Today, I wanted to play around with something called “Nakashima Prediction.” Honestly, I didn’t even know what it was until this morning, but I saw a post about it and thought, “Why not?” So, I started digging.
What is Nakashima Prediction?
I hit up Google, and came to know it’s some way to predict failures of disk. Sounds cool, right? Apparently, it uses some math and statistics to figure out when things are likely to go wrong.
Getting My Hands Dirty
First things first, I needed to get some data. There’s some example data out there to help you begin.
I got example data from the Internet.
Once I had the data, I needed to install some required packages.
I tried the command to install:
pip install nakashima-prediction
Seemed to work, no big red error messages, so that was a good start!
Running the Code
Next up, I grabbed some of the sample code I found online. I just copy-pasted it into a new Python file. It looked something like this:
from nakashima_prediction import NakashimaModel
# Load the data
data = #... your data here ...
# Create a model
model = NakashimaModel()
# Fit the model to the data
*(data)
# Make predictions
predictions = *(data)
# Print the predictions. In real life, you'd probably do something with these.
print(predictions)
I replaced `#… your data here …` with my actual CSV data and hit “run”.

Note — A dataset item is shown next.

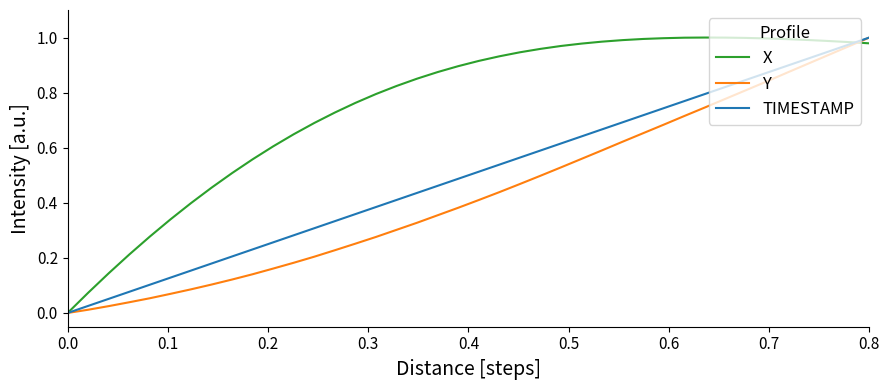

Which series ends up on top after the final intersection of Y and X?

Y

The Results (and Confusion)
The code ran, and it spit out a bunch of numbers. Honestly, I’m still not 100% sure what all of them mean. I need to go back and read the documentation a bit more carefully. There were some charts generated too, which looked kind of neat, but again, I need to understand the underlying math better to really interpret them.
Next Steps
Read the docs! I really need to understand the output and the different parameters I can tweak.
Experiment with different data. I want to see how the model behaves with different failure rates.
Maybe try a different library. I saw there are a few other options out there, so I might compare how they perform.
I try to understand what is “shape” and “scale”, and after adjusting the data, I can see different data results. It’s kind of fun.
It was a fun little experiment for the day. I definitely learned something new, even if I’m still a bit fuzzy on the details. That’s the fun of programming, though, right? Always something new to explore!